How it unfolded
Metformin has been a standard first-line treatment for Type 2 diabetes for more than 60 years, primarily known for its ability to lower blood glucose levels by reducing glucose production in the liver. However, recent research has begun to reveal a more complex interaction between metformin and the brain, particularly through a specific pathway in the ventromedial hypothalamus (VMH).
In groundbreaking studies conducted in 2025, researchers discovered that metformin interacts with a protein called Rap1 within the VMH. This finding marks a significant shift in the understanding of how metformin functions. According to Makoto Fukuda, a leading researcher in the field, “It has been widely accepted that metformin lowers blood glucose levels mainly by reducing glucose production in the liver.” This new evidence suggests that the drug’s effects extend beyond the liver, engaging directly with brain mechanisms.
Experiments in mice demonstrated that metformin is capable of reaching the VMH and deactivating Rap1. When Rap1 was disabled in the forebrain of these mice, they became resistant to the effects of low-dose metformin. Conversely, when Rap1 was activated, glycemia increased, and the drug’s ability to reduce blood glucose levels was hindered. This indicates that the VMH Rap1 pathway is an essential mediator of metformin’s effects.

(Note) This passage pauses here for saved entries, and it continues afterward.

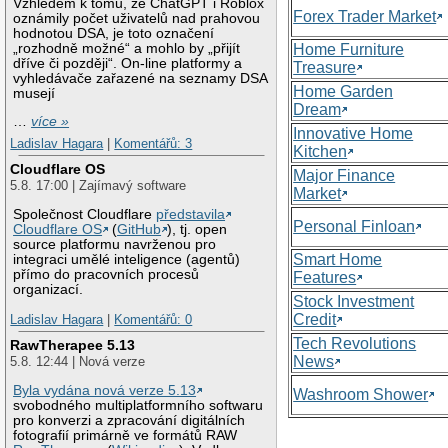
Vzhledem k tomu, že ChatGPT i Roblox
Forex Trader Market
oznámily počet uživatelů nad prahovou
hodnotou DSA, je toto označení
„rozhodně možné“ a mohlo by „přijít
Home Furniture
dříve či později“. On-line platformy a
Treasure
vyhledávače zařazené na seznamy DSA
Home Garden
musejí
Dream
…
více »
Innovative Home
Ladislav Hagara
|
Komentářů: 3
Kitchen
Cloudflare OS
Major Finance
5.8. 17:00 | Zajímavý software
Market
Společnost Cloudflare
představila
Personal Finloan
Cloudflare OS
(
GitHub
), tj. open
source platformu navrženou pro
Smart Home
integraci umělé inteligence (agentů)
přímo do pracovních procesů
Features
organizací.
Stock Investment
Credit
Ladislav Hagara
|
Komentářů: 0
Tech Revolutions
RawTherapee 5.13
News
5.8. 12:44 | Nová verze
Byla vydána nová verze 5.13
Washroom Shower
svobodného multiplatformního softwaru
pro konverzi a zpracování digitálních
fotografií primárně ve formátů RAW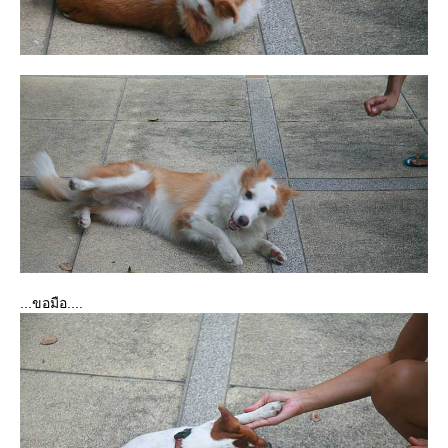
...ขอมือ....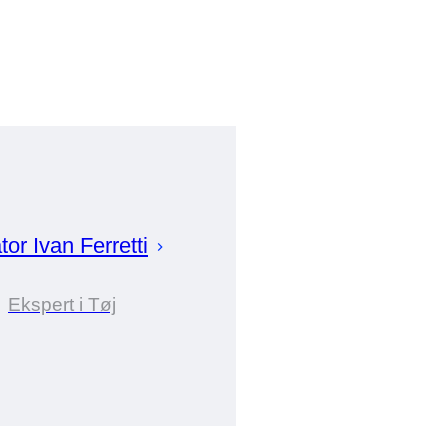
tor
Ivan
Ferretti
Ekspert i Tøj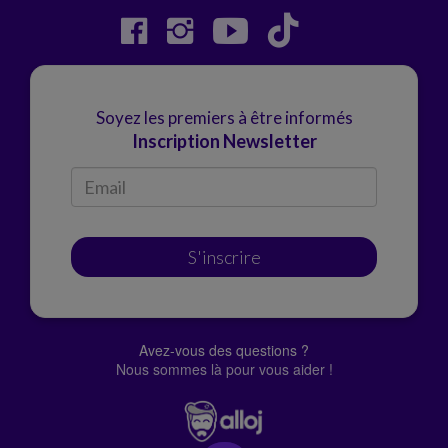
Soyez les premiers à être informés
Inscription Newsletter
S'inscrire
Avez-vous des questions ?
Nous sommes là pour vous aider !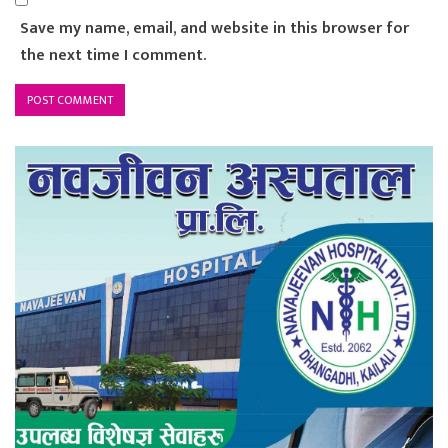
Save my name, email, and website in this browser for
the next time I comment.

Furthermore, the activation of SF1 neurons in the brain appears to be crucial for metformin’s antidiabetic effect. Fukuda noted, “We found that SF1 neurons are activated when metformin enters the brain, suggesting that these neurons are directly involved in the way the drug works.” This insight opens up new avenues for understanding how metformin can be optimized for better therapeutic outcomes.

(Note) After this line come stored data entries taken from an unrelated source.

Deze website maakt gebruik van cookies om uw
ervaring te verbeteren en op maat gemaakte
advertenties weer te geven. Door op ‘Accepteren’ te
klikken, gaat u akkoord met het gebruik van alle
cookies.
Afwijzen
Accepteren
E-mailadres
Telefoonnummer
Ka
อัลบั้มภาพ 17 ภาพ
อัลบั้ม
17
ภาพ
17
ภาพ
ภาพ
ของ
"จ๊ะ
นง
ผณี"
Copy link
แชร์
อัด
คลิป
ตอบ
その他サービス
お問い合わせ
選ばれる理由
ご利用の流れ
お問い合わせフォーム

In addition to its primary function of managing blood sugar levels, metformin has been studied for potential benefits beyond diabetes treatment, including effects on brain aging. The implications of these findings are significant, as they may lead to the development of new diabetes treatments that directly target this pathway in the brain. Fukuda stated, “These findings open the door to developing new diabetes treatments that directly target this pathway in the brain.”
Moreover, a study involving 400 postmenopausal women found that those treated with metformin had a 30 percent lower risk of dying before the age of 90 compared to those treated with sulfonylurea, further emphasizing the drug’s potential benefits beyond glucose control.
As research continues to unfold, the current state of understanding regarding metformin’s interaction with the brain is evolving. The discovery of its effects on the VMH and Rap1 pathway not only enhances the scientific community’s grasp of diabetes treatment but also raises important questions about the broader implications for brain health and aging. Details remain unconfirmed, but the trajectory of this research could redefine treatment protocols for Type 2 diabetes and related conditions.